2004-10-13 Thread Ian Murdock
On Wed, 2004-10-13 at 12:53 -0700, Joshua Kwan wrote:
 On Wed, 13 Oct 2004 10:30:47 +0200, Thomas Hood wrote:
  Lots of users are reporting that ALSA sound doesn't just work when
  they install it.  The cause of the problem is the fact that discover
  loads OSS modules even when ALSA modules are available.  This bug cannot
  be worked around consistently with policy because discover offers no
  mechanism for blacklisting modules other than editing a conffile.  The
  bug report against discover1 (#220616) has been tagged wontfix so I am
  not expecting the discover maintainers to solve the problem.
 
 Well, no. Now discover1 (as yet unreleased) has support for an
 /etc/discover.d dir where you can have something akin to
 /etc/hotplug/blacklist.d/alsa-base. Of course, once that discover1 upload
 is made, the bug goes to the ALSA maintainers.

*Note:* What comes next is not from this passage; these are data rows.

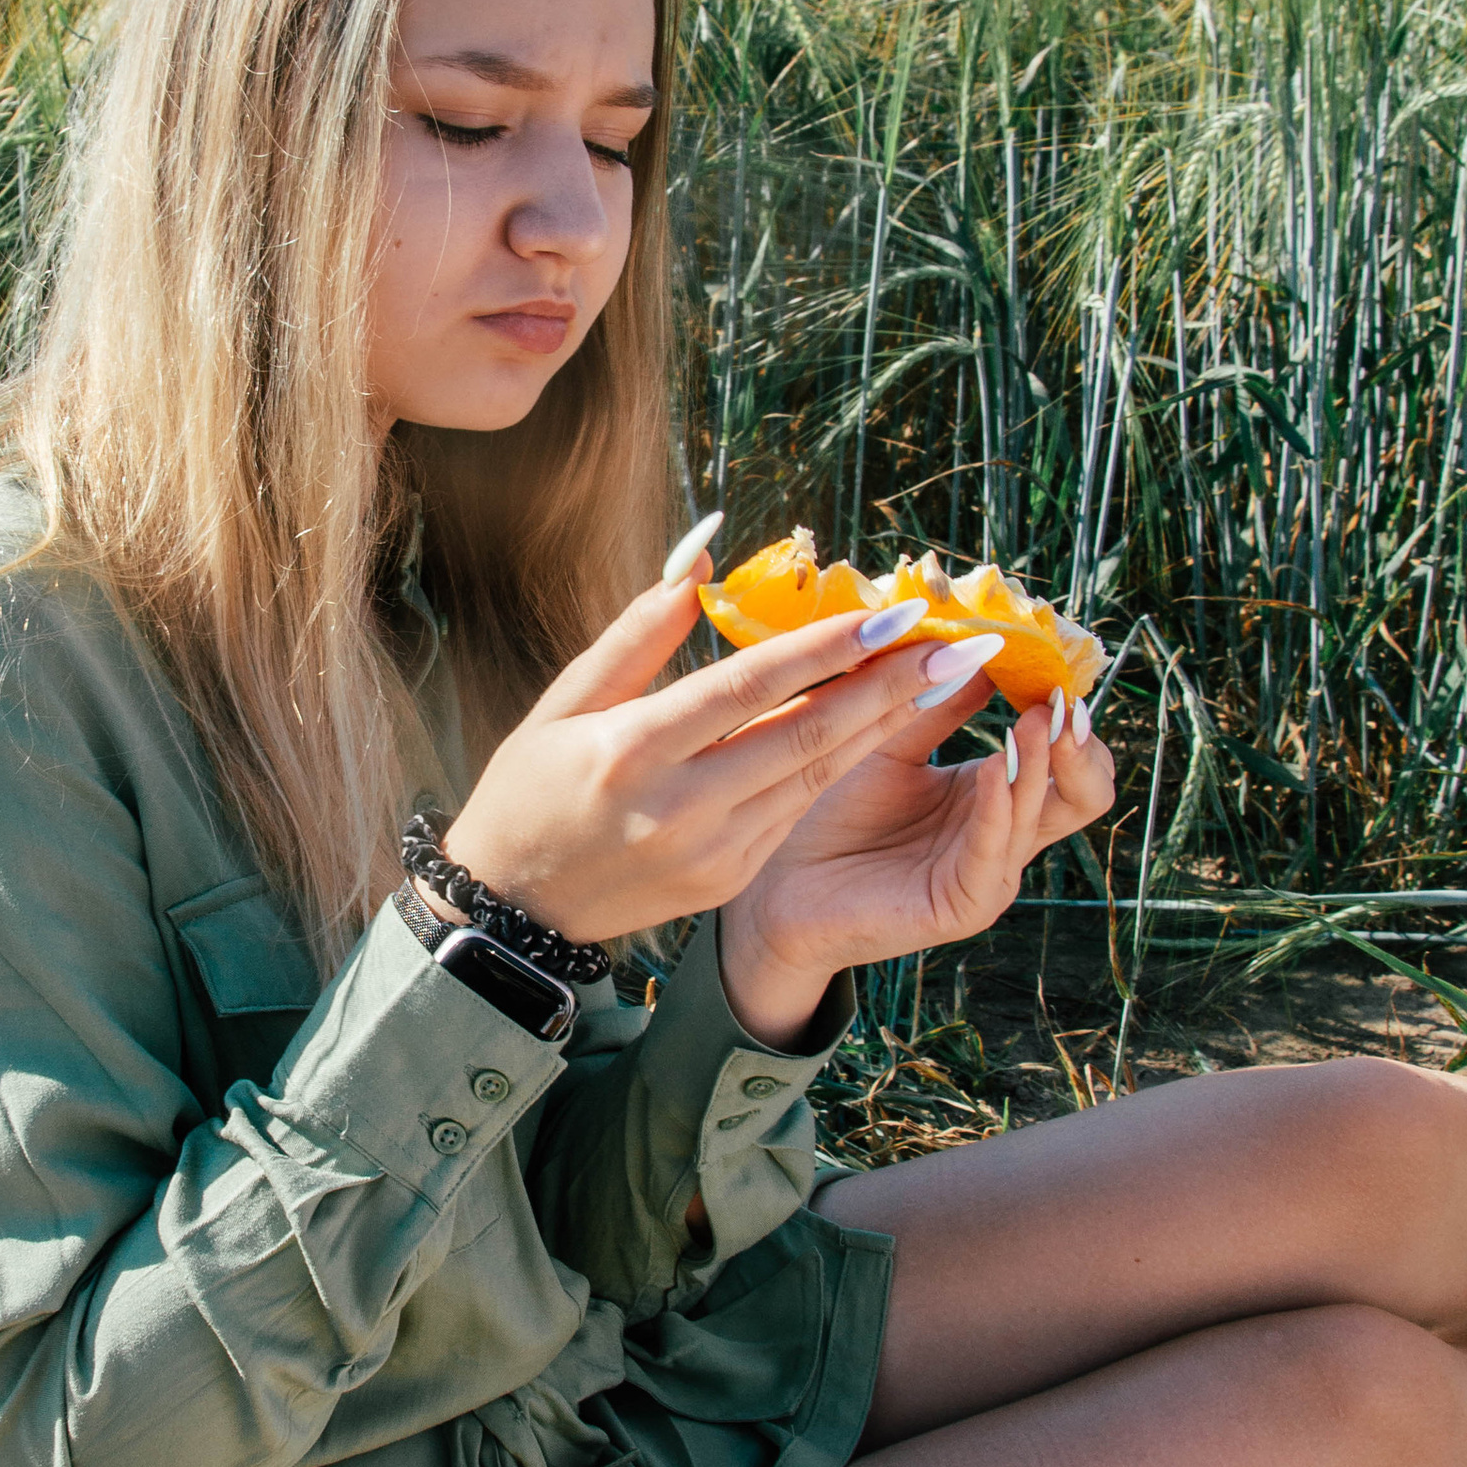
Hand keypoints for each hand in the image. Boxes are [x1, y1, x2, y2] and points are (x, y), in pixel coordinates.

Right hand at [442, 572, 994, 952]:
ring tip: (936, 679)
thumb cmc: (529, 789)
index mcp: (633, 749)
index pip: (749, 686)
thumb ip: (637, 633)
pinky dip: (839, 764)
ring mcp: (711, 851)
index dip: (826, 648)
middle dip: (886, 686)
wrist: (514, 911)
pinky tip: (879, 726)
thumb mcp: (564, 702)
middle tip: (952, 645)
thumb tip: (700, 556)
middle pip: (804, 734)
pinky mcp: (729, 879)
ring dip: (880, 724)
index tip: (889, 613)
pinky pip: (795, 809)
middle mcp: (680, 805)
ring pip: (814, 775)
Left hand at [719, 681, 1115, 1042]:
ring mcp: (988, 872)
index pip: (1064, 756)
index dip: (1066, 715)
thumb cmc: (829, 811)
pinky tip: (991, 771)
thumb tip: (981, 640)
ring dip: (1040, 765)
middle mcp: (1003, 834)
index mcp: (993, 794)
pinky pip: (995, 857)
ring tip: (1032, 721)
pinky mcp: (961, 904)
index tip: (1054, 667)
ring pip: (1045, 817)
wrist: (778, 884)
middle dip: (1077, 744)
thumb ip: (937, 703)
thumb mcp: (890, 743)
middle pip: (1083, 791)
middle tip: (1062, 700)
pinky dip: (999, 810)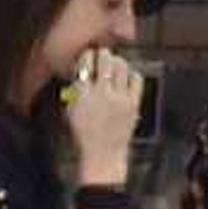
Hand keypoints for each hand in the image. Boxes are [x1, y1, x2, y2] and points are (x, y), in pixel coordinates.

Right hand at [65, 49, 144, 184]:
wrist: (103, 154)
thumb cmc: (84, 134)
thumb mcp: (71, 111)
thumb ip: (75, 90)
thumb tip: (81, 70)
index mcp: (82, 94)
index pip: (85, 63)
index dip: (87, 55)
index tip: (89, 55)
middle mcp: (101, 92)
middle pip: (105, 59)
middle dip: (103, 54)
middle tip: (103, 54)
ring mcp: (119, 97)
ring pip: (121, 66)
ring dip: (117, 62)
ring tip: (115, 64)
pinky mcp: (133, 103)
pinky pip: (136, 79)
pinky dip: (132, 74)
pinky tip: (127, 78)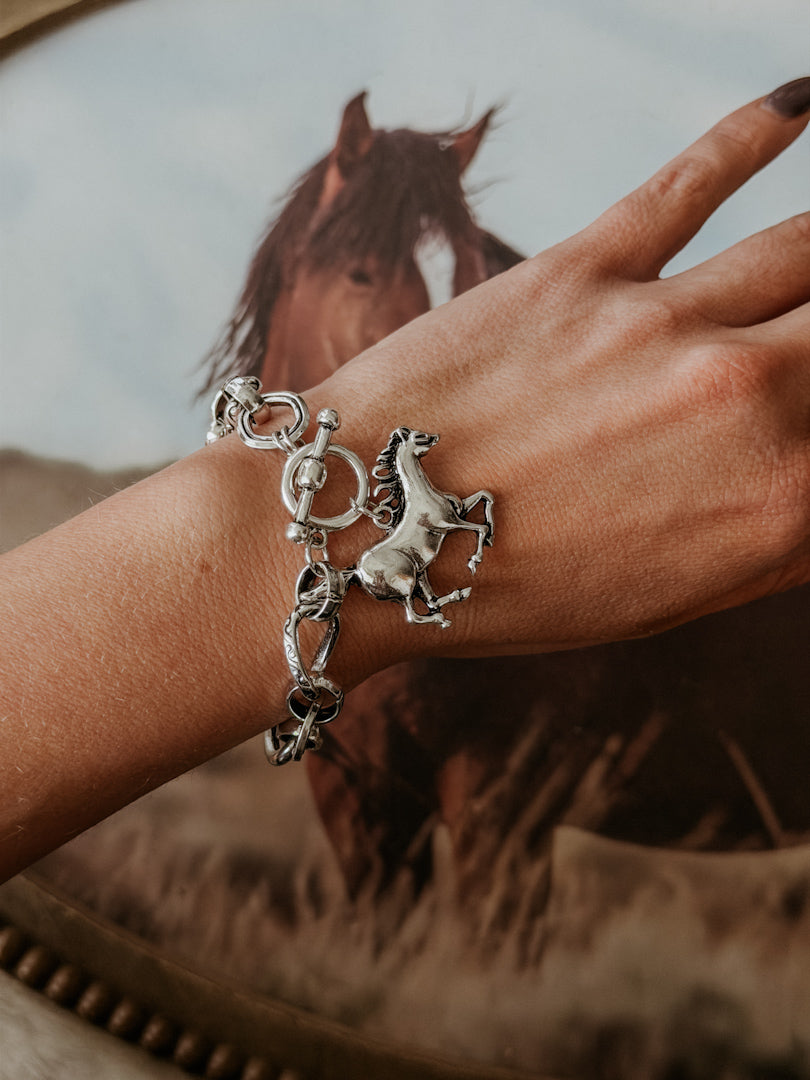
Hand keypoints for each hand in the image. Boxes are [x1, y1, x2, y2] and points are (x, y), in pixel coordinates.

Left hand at [309, 79, 809, 665]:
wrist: (355, 539)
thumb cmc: (504, 590)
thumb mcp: (660, 597)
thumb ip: (762, 536)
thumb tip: (802, 488)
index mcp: (774, 508)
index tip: (805, 418)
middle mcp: (745, 405)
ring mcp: (663, 326)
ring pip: (807, 249)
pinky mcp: (581, 269)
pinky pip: (691, 181)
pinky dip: (754, 135)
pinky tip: (795, 106)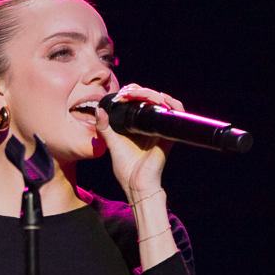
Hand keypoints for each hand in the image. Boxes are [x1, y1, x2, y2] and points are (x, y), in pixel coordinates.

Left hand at [95, 83, 184, 198]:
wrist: (136, 184)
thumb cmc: (126, 168)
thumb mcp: (112, 143)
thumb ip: (104, 127)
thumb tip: (98, 110)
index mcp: (139, 125)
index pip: (141, 101)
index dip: (134, 92)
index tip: (121, 94)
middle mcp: (151, 124)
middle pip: (153, 98)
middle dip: (140, 90)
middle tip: (127, 92)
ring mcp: (161, 128)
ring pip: (164, 102)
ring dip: (151, 93)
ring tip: (137, 94)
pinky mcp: (168, 134)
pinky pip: (176, 113)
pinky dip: (170, 103)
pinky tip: (157, 100)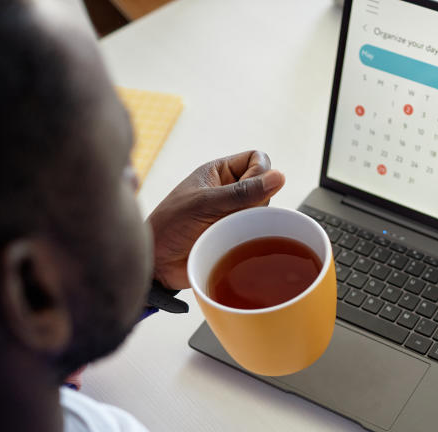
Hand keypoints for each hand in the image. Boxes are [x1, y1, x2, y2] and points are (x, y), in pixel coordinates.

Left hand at [147, 151, 284, 289]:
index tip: (247, 191)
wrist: (157, 265)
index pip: (258, 159)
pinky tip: (242, 244)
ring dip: (255, 222)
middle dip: (257, 202)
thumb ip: (243, 192)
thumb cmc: (170, 227)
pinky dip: (257, 237)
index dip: (260, 172)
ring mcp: (235, 214)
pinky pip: (260, 232)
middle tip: (233, 215)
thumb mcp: (206, 204)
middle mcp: (230, 191)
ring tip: (231, 231)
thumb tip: (280, 177)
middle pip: (266, 187)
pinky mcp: (238, 236)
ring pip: (265, 211)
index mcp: (219, 173)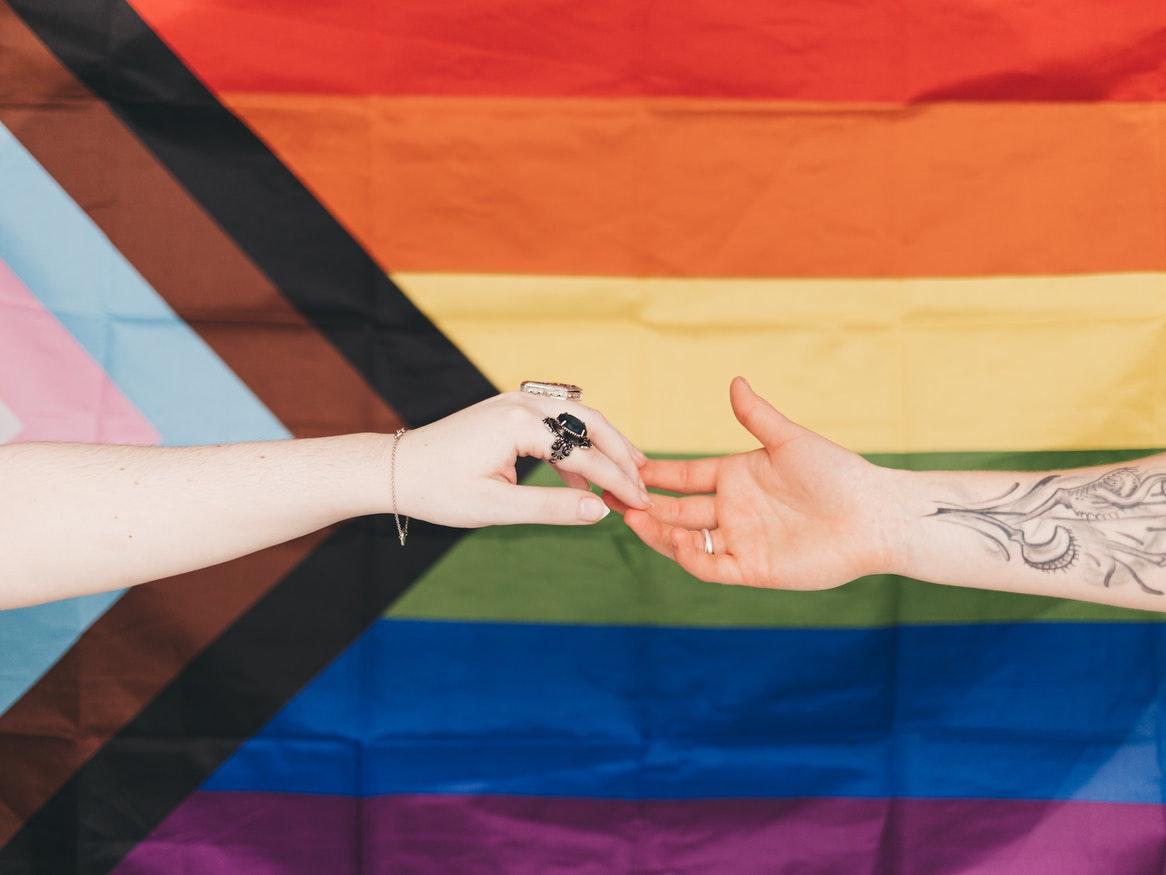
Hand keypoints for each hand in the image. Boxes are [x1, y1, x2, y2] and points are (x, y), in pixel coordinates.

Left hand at [396, 391, 651, 527]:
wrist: (397, 469)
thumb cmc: (439, 490)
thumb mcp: (497, 508)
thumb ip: (553, 508)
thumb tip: (601, 511)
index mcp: (519, 424)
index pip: (585, 452)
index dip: (617, 480)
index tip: (641, 502)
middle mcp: (521, 402)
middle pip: (591, 422)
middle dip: (621, 453)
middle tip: (644, 482)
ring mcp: (515, 401)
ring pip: (577, 417)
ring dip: (603, 445)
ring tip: (626, 476)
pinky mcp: (509, 409)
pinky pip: (557, 420)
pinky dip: (576, 444)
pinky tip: (583, 476)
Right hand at [608, 378, 899, 587]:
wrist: (872, 515)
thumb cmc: (838, 473)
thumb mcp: (790, 441)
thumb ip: (757, 417)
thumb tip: (734, 382)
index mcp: (736, 477)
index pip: (683, 476)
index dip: (654, 474)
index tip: (623, 465)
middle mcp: (733, 510)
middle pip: (676, 510)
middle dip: (643, 504)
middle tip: (611, 496)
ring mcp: (741, 540)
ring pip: (685, 540)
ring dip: (657, 531)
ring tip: (632, 517)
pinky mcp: (752, 568)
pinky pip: (710, 566)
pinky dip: (689, 555)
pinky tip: (676, 540)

I will add this support to discover2 as well, since it currently suffers
from the same problem as discover1 with respect to blacklisting modules.

-- 
Ian Murdock
317-578-8882 (office)
http://www.progeny.com/
http://ianmurdock.com/

A door is what a dog is perpetually on the wrong side of. --Ogden Nash





Re: discover or alsa?

2004-10-13 Thread Thomas Hood
On Wed, 2004-10-13 at 21:53, Joshua Kwan wrote:
 Well, no. Now discover1 (as yet unreleased) has support for an
 /etc/discover.d dir where you can have something akin to
 /etc/hotplug/blacklist.d/alsa-base. Of course, once that discover1 upload
 is made, the bug goes to the ALSA maintainers.

 I've removed the wontfix tag - I hope this conclusion is satisfactory to
 you.


Very satisfactory, thanks.  Will this feature be added to both discover1
and discover?

BTW the wontfix tags is still there (#220616).